The Growing Role of Real-World Evidence in Pharmacovigilance
Modern pharmacovigilance increasingly incorporates real-world evidence to support regulatory decision-making. Data from routine clinical practice are used for:
- Signal detection and evaluation
- Benefit-risk reassessment
- Post-authorisation safety studies
- Evaluation of risk minimisation measures
- Updates to risk management plans
As healthcare systems become increasingly digitalised, the importance of RWE in pharmacovigilance is expected to continue growing.
Technology as a Foundation of Modern Pharmacovigilance
The volume of available drug safety information is growing at an unprecedented rate. Every day, pharmacovigilance specialists must review adverse event reports, scientific publications, clinical trial results, regulatory updates, and data from numerous external sources.

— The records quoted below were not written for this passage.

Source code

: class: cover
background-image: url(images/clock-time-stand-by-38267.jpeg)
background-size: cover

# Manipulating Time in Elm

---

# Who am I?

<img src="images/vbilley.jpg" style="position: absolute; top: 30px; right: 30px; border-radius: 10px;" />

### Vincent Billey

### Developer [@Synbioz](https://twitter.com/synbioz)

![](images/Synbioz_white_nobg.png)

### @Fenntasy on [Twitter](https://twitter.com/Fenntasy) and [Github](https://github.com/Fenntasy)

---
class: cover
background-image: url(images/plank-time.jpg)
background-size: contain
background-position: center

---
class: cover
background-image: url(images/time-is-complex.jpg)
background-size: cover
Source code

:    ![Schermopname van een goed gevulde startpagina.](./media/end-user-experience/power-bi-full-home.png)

Managing this volume of information manually is becoming increasingly challenging. As a result, pharmaceutical companies are implementing digital solutions, automation technologies, and artificial intelligence tools to support pharmacovigilance activities. These technologies help them more quickly identify potential safety signals, analyse large datasets, and improve decision-making in risk management.
Conclusion
Clinical trials remain the foundation of drug safety assessment. They provide an initial understanding of a product’s safety profile and support regulatory approval decisions. However, no clinical trial can fully replicate the diversity and complexity of real-world clinical practice.
This is why drug safety assessment continues even after marketing authorisation. Real-world clinical practice data complements clinical trial results, helps identify new risks, refines adverse reaction rates, and supports ongoing benefit-risk assessments.
In modern pharmacovigilance, clinical trials and real-world clinical practice data are not competing sources of information. Instead, they form a complementary evidence base that enables a more complete understanding of drug safety throughout the entire product lifecycle. As new data become available after a drug’s launch, healthcare providers gain a clearer understanding of its true safety profile. This continuous improvement in knowledge is one of the primary goals of modern pharmacovigilance and a key element in protecting patient care and safety.